Study text →

Mycobacterium tuberculosis strains are considered clustered when the genotypes between two or more are the same. Clustered strains represent a chain of transmission and may represent ongoing or recent transmission if the initial isolates are collected during a short period of time, such as 1–2 years, within a defined geographic area. It is assumed that these clusters are “epidemiologically linked chains of recently transmitted disease.” 5 Strains with unique genotypes are thought to represent reactivation of an old TB cases and are considered nonclustered. 6 Nevertheless, strains with unique genotypes may also represent recently imported genotypes or incomplete sampling of local circulating lineages. 4, 7 – 10

The distribution of clustered strains is affected by several host and population-level characteristics. 11, 12 Individual host characteristics that influence levels of TB clustering include place of birth, pulmonary TB (rather than extrapulmonary), and alcohol abuse. 12 A few population-level characteristics that affect clustering are age structure of the population, prevalence of latent TB infection and HIV prevalence. 11 Several studies have been performed evaluating levels of TB clustering and potential risk factors for cluster membership. Most of these studies, however, were conducted in low-incidence TB settings and little is known about relevant risk factors for recent transmission in persons living with HIV in areas with a medium TB burden, such as Guatemala (incidence rate of 25 cases per 100,000/year). 13

The main aim of this study was to characterize the proportion of clustered TB cases based on genotypic matching in Guatemala City, Guatemala between 2010 and 2014. As a secondary aim, we explored the potential risk factors associated with clustering in a subset of isolates from participants living with HIV. Knowledge of existing circulating genotypes and the identification of risk factors associated with recent transmission will allow an evidenced-based approach for health policymakers to direct and concentrate targeted TB control measures to high-risk populations.

Intrinsic matrix estimation data →
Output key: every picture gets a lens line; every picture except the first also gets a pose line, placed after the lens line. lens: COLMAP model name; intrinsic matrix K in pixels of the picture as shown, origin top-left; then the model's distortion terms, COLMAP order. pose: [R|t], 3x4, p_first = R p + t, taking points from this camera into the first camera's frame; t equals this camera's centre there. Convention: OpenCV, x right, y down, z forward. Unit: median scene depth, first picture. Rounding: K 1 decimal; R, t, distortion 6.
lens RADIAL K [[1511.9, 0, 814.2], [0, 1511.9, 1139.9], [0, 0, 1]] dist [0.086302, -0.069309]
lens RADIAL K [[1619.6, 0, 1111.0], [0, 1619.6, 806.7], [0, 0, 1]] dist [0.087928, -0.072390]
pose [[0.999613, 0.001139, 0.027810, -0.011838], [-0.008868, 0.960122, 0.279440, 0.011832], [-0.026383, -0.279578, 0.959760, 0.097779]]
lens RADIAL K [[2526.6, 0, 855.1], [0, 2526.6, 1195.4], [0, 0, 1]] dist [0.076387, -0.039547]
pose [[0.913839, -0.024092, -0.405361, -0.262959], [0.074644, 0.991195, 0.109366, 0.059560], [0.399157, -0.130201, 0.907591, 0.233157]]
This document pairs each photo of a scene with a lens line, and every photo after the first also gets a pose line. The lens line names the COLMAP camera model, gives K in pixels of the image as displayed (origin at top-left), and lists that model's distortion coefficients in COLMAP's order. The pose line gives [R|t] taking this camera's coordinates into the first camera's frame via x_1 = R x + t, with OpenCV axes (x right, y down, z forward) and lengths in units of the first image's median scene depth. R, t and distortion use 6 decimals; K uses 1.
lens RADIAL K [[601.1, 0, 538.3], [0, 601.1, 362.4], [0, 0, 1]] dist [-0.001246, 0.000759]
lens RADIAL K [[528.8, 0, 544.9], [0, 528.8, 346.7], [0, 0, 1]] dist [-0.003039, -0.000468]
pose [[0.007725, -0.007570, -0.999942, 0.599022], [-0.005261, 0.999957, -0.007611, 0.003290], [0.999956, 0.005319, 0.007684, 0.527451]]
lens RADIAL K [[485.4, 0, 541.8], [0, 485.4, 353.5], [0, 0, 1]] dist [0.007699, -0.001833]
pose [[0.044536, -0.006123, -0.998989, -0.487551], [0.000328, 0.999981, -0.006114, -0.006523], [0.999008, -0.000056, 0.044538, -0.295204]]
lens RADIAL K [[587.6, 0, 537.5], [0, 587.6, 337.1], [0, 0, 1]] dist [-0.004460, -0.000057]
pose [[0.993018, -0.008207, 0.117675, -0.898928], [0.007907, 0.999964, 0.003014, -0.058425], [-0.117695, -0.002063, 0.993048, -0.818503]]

Required action A → From the tuberculosis text, copy everything from "The main aim" down to "to high-risk populations.".
Required action B → What TB incidence rate does the tuberculosis text give for Guatemala?

Problem solution A →
The main aim of this study was to characterize the proportion of clustered TB cases based on genotypic matching in Guatemala City, Guatemala between 2010 and 2014. As a secondary aim, we explored the potential risk factors associated with clustering in a subset of isolates from participants living with HIV. Knowledge of existing circulating genotypes and the identification of risk factors associated with recent transmission will allow an evidenced-based approach for health policymakers to direct and concentrate targeted TB control measures to high-risk populations.

Problem solution B → 25 cases per 100,000 per year.